California State University, Dominguez Hills has become the newest Jumpstart early childhood education location in Southern California. Jumpstart Los Angeles County at CSU Dominguez Hills will pair college students with preschoolers at Rainbow Child Development Center and Immanuel Children Development Center in Compton for twice-weekly sessions that will include helping the children with basic language and math skills, reading, and assisting teachers. The corps will also be working with children in the university’s Child Development Center.
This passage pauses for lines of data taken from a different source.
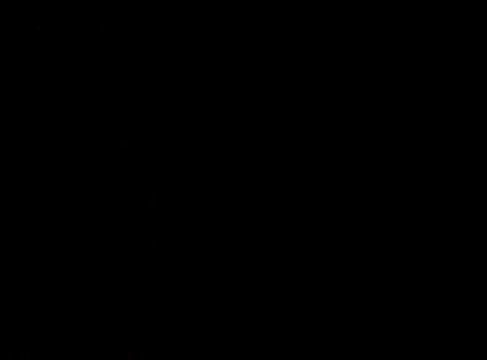
{"buttons": [], "left_stick": "center", "right_stick": "center", "events": []}
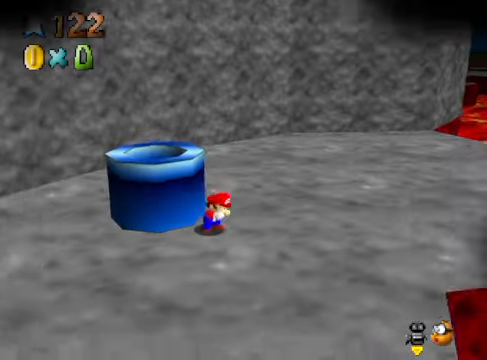
{"buttons": [], "left_stick": "up", "right_stick": "center", "events": [[133, "right_stick", "right"], [267, "right_stick", "center"], [434, "left_stick", "up"]]}
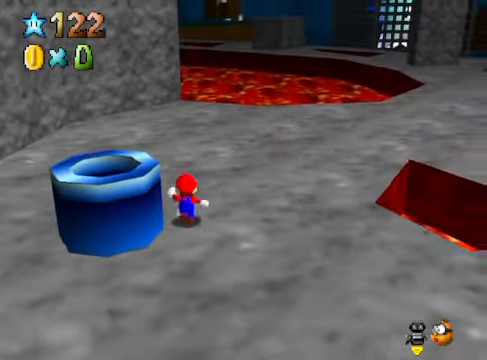
{"buttons": [], "left_stick": "up", "right_stick": "center", "events": [[167, "right_stick", "down-right"], [334, "right_stick", "center"]]}
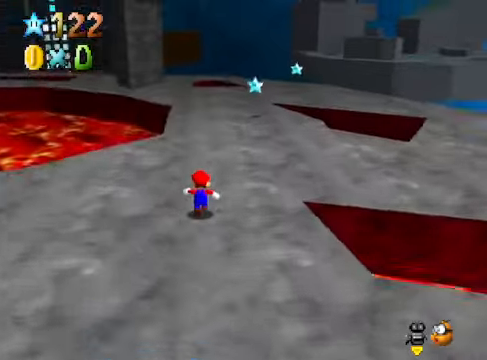
{"buttons": [], "left_stick": "up", "right_stick": "center", "events": []}
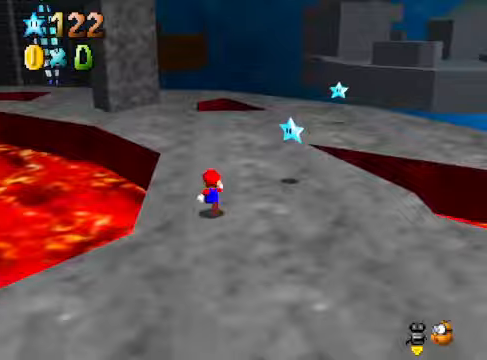
{"buttons": [], "left_stick": "up", "right_stick": "center", "events": []}
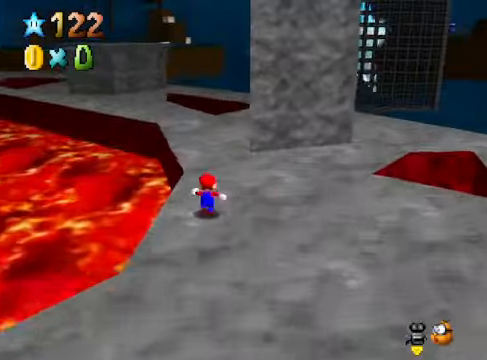
{"buttons": [], "left_stick": "up", "right_stick": "center", "events": [[401, "right_stick", "down-left"], [501, "right_stick", "center"]]}
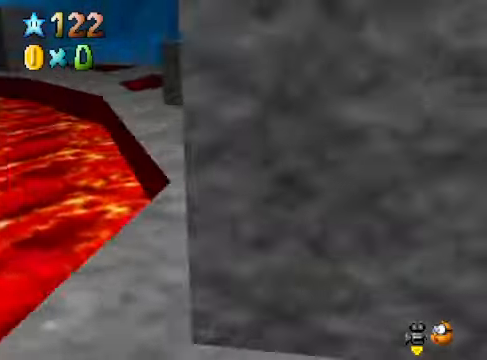
{"buttons": [], "left_stick": "up", "right_stick": "down-left", "events": [[434, "right_stick", "down-left"]]}
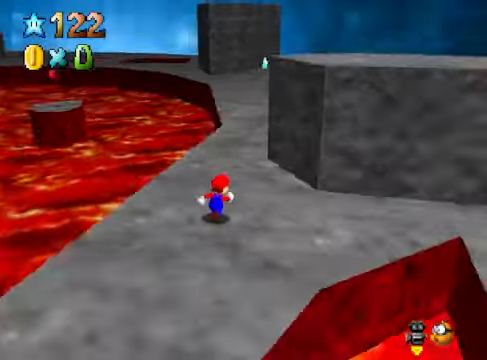
{"buttons": [], "left_stick": "up-right", "right_stick": "center", "events": [[67, "right_stick", "center"], [234, "left_stick", "up-right"]]}
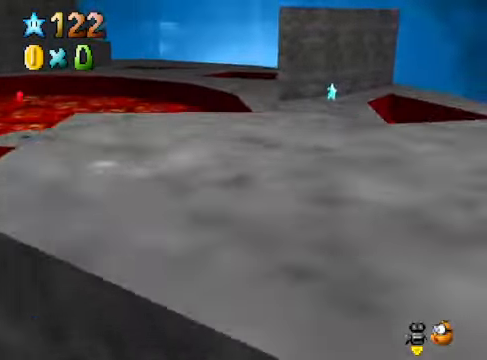
{"buttons": [], "left_stick": "center", "right_stick": "center", "events": [[100, "left_stick", "center"]]}
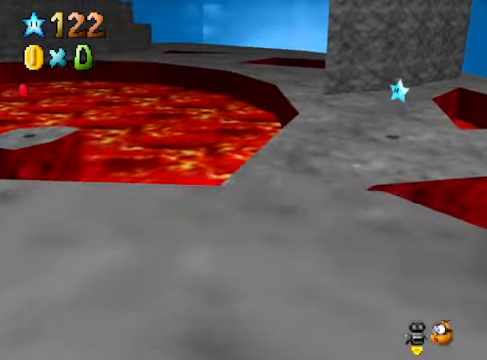
{"buttons": [], "left_stick": "center", "right_stick": "center", "events": [[33, "left_stick", "up-right"], [200, "right_stick", "down-left"], [300, "right_stick", "center"], [434, "left_stick", "center"]]}
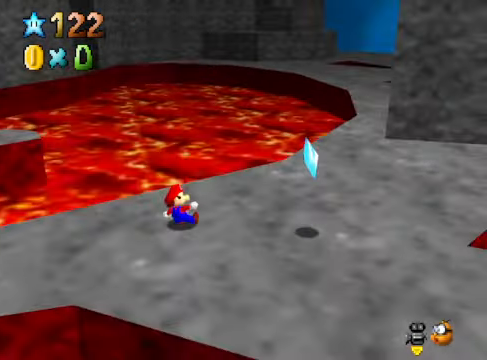
{"buttons": ["A"], "left_stick": "center", "right_stick": "center", "events": [[67, "left_stick", "down"], [200, "left_stick", "down-right"], [300, "left_stick", "right"], [401, "left_stick", "center"], [434, "A", "down"]]}
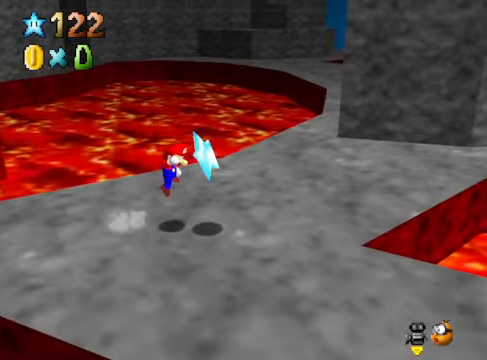
{"buttons": [], "left_stick": "center", "right_stick": "down-left", "events": [[33, "A", "up"], [434, "right_stick", "down-left"]]}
Among the first activities the new location will participate in is Jumpstart’s nationwide “Read for the Record” read-a-thon campaign on October 7. Community volunteers are currently being sought to read “A Snowy Day” by Ezra Jack Keats to children at the Dominguez Hills Child Development Center from 9 to 11 a.m. that day. To volunteer to read, call (310) 243-2438. A fundraiser is currently ongoing to raise money to buy books the preschoolers can keep. To donate, visit www.csudh.edu/csl and click “Donate here”.
“We are proud to join Jumpstart in this critically important work,” said Cheryl McKnight, director of the university’s Center for Service, Learning, Internship, and Civic Engagement (SLICE). “It strengthens our commitment to the community and gives our students the chance to enrich their academic experience by giving back in a meaningful way.”
CSU Dominguez Hills joins the nonprofit network of 62 universities nationwide dedicated to addressing school readiness among America’s preschool population. Through the partnership, 30 students at CSU Dominguez Hills will serve 300 hours this academic year as Jumpstart corps members, working to ensure that local preschoolers receive mentoring and encouragement that will prepare them to do well in primary and secondary school, and ultimately college.
Sergio Pineda, Jumpstart at CSU Dominguez Hills site manager, says he recruited corps members who sincerely wanted to help children through a structured curriculum with a focus on literacy, mathematics, and confidence building.
“We’re not going to just be hanging out with the kids,” says Pineda. “We have a mission, and that mission is to have these kids reading by the time they get to kindergarten.”
Jumpstart will utilize the university’s Federal Work-Study (FWS) dollars to pay students, enabling them to finance a portion of their education by performing valuable community service. In addition, some Jumpstart Corps members who do not receive FWS may earn a $1,100 AmeriCorps education award upon completing 300 hours of service.